Start of SUPPLIED INFORMATION

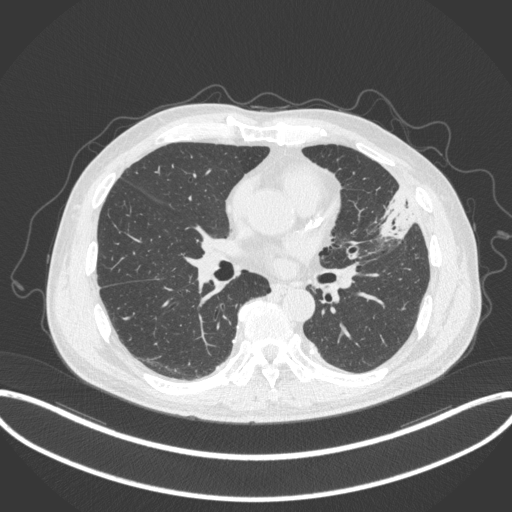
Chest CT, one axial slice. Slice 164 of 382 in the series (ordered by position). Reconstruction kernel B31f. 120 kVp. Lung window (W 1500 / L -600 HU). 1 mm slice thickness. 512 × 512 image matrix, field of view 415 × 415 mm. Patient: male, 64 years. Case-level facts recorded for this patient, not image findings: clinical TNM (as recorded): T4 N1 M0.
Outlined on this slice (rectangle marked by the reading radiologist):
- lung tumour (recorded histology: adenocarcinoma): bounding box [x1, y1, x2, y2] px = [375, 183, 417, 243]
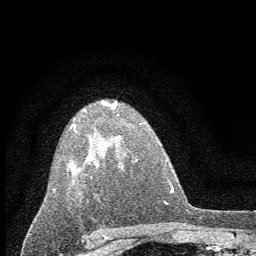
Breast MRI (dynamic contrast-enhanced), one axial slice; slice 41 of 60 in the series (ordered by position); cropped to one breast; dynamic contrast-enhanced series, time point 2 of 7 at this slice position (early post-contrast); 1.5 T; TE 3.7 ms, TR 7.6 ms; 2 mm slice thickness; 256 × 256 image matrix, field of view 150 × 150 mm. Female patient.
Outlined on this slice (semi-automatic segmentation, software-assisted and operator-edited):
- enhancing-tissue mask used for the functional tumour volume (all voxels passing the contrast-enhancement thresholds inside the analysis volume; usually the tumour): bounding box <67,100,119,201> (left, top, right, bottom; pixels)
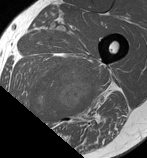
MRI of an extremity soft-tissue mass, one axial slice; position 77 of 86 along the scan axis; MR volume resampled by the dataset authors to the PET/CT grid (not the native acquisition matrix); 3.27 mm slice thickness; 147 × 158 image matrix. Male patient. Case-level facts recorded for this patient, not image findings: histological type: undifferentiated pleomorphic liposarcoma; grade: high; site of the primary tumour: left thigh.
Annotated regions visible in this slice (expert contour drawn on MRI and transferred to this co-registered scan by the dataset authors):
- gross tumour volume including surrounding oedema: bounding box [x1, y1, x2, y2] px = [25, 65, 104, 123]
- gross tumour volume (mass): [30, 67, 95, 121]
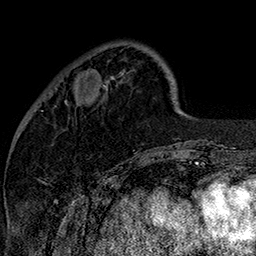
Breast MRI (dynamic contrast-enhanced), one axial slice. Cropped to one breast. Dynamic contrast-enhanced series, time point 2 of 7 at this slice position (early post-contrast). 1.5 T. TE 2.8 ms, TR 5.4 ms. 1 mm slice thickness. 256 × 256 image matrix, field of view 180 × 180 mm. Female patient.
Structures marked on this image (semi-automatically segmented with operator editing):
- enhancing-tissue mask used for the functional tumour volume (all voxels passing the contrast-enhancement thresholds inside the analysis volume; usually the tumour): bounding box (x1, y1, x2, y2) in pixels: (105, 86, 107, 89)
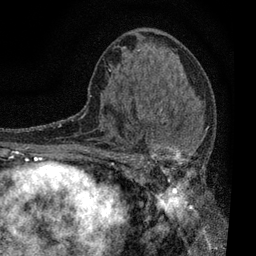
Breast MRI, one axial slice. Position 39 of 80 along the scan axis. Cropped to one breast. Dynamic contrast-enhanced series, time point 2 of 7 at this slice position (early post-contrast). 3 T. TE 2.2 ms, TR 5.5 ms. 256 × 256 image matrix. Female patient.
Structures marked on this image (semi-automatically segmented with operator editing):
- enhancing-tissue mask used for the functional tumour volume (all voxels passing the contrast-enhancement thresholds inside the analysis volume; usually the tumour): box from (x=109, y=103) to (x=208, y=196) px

End of SUPPLIED INFORMATION
Start of SUPPLIED INFORMATION

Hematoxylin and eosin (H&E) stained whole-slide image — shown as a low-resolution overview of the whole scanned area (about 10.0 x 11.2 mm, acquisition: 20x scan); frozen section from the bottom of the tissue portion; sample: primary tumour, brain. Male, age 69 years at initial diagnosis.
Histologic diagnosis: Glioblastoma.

End of SUPPLIED INFORMATION
Start of SUPPLIED INFORMATION

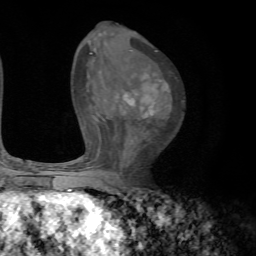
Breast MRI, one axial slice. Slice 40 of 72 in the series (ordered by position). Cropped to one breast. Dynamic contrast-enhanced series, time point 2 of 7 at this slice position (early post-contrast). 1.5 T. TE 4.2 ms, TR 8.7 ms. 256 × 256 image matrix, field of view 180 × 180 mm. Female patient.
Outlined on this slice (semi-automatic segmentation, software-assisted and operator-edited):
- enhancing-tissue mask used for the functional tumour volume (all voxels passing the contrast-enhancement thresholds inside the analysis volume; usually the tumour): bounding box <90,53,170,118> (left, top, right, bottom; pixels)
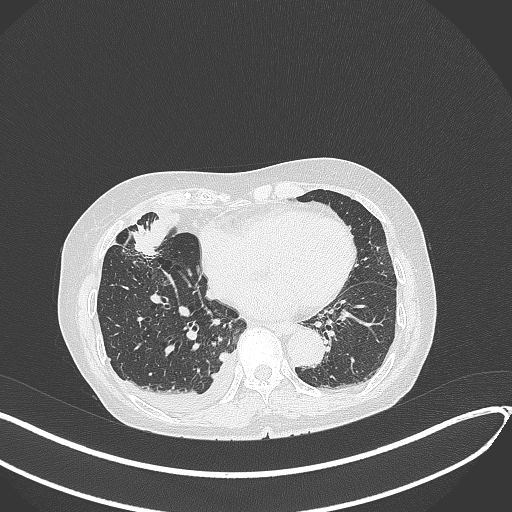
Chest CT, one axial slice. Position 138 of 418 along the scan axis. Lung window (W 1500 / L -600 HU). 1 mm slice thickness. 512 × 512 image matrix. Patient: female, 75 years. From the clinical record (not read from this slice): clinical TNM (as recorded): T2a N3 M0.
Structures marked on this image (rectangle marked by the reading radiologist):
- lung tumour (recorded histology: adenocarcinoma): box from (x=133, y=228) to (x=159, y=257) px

End of SUPPLIED INFORMATION

#### [TASK BRIEF]
Above are the records; report each line in them that includes the word "histology".

#### [PROBLEM SOLUTION]
- lung tumour (recorded histology: adenocarcinoma): bounding box [x1, y1, x2, y2] px = [375, 183, 417, 243]
- lung tumour (recorded histology: adenocarcinoma): box from (x=133, y=228) to (x=159, y=257) px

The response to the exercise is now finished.